[[ Exercise materials, beginning ]]
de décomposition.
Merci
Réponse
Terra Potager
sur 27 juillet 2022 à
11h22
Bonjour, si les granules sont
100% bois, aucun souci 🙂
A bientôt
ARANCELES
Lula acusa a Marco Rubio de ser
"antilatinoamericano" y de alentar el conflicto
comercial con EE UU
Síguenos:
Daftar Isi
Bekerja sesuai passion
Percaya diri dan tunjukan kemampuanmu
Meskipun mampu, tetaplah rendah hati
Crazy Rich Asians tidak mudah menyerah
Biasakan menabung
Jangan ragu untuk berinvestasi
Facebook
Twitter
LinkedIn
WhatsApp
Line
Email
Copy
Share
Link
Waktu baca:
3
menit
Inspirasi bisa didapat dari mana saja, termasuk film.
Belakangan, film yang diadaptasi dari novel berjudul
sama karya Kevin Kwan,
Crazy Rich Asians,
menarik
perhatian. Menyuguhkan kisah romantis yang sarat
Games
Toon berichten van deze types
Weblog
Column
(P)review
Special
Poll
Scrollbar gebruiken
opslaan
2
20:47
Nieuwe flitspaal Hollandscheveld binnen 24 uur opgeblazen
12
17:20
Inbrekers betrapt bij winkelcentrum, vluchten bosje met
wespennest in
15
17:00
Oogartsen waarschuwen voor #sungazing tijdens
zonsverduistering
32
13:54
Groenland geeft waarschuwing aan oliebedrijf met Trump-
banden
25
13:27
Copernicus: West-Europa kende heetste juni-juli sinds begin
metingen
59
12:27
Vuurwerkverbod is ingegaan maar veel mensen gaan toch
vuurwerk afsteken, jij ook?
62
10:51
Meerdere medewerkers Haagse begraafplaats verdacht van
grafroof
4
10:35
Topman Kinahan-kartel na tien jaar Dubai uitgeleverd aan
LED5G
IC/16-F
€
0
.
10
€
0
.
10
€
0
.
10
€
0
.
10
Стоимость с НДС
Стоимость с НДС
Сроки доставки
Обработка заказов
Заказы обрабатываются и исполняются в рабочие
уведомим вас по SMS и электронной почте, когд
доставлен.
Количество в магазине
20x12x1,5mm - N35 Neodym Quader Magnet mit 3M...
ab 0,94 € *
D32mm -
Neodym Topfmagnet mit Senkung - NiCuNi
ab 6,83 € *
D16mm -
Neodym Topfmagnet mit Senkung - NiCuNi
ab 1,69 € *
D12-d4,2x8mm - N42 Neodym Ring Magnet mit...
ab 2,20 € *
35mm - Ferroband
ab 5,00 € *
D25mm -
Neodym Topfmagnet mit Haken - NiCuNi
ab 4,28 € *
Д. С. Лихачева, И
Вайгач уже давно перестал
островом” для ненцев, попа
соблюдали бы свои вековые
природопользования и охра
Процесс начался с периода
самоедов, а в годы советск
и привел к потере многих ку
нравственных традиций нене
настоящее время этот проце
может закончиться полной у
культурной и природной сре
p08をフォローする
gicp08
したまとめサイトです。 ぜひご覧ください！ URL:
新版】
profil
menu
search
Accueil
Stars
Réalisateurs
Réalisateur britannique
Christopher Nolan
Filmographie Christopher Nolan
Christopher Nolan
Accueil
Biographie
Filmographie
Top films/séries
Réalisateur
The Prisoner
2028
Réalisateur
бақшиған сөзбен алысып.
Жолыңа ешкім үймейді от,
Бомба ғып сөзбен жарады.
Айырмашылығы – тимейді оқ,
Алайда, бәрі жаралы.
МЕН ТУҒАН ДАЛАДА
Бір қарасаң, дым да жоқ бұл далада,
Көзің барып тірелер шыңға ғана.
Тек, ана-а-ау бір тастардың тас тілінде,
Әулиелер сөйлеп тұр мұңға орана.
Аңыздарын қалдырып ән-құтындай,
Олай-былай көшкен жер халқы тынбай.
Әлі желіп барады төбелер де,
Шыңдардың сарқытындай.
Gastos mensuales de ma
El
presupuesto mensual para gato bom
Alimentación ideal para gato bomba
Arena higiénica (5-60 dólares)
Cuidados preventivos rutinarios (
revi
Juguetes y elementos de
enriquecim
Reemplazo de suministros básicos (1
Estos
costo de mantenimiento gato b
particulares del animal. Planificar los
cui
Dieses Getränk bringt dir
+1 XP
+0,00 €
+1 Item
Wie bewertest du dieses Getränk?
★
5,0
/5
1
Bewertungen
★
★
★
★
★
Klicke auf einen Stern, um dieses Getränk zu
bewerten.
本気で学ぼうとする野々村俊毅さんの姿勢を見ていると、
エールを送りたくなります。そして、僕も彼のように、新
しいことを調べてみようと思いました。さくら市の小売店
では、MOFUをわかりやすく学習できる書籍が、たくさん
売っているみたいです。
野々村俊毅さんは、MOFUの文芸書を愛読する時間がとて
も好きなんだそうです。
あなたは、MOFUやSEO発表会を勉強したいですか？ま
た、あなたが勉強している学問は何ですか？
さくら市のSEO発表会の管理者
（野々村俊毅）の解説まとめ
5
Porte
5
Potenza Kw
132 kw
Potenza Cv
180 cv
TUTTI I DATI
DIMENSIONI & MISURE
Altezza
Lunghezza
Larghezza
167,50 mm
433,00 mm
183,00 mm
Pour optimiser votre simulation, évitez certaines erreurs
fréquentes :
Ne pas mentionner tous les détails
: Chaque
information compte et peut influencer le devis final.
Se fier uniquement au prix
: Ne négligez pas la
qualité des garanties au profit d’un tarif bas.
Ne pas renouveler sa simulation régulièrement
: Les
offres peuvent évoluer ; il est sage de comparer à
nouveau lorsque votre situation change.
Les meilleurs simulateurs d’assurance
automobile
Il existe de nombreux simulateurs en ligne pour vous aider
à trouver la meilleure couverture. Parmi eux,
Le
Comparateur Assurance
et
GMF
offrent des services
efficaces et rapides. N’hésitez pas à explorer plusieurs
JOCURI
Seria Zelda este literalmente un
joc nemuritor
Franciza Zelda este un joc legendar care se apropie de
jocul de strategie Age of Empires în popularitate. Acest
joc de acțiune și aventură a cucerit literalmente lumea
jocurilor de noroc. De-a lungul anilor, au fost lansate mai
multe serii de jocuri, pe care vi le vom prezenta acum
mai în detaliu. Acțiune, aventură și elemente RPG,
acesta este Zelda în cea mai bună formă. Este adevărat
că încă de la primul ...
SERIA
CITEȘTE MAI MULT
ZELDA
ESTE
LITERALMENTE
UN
[[ Exercise materials, end ]]
- **What to do**: From the records above, return each line where "Neodym" occurs.

- **Answer for the task**:
20x12x1,5mm - N35 Neodym Quader Magnet mit 3M...
Neodym Topfmagnet mit Senkung - NiCuNi
Neodym Topfmagnet mit Senkung - NiCuNi
D12-d4,2x8mm - N42 Neodym Ring Magnet mit...
Neodym Topfmagnet mit Haken - NiCuNi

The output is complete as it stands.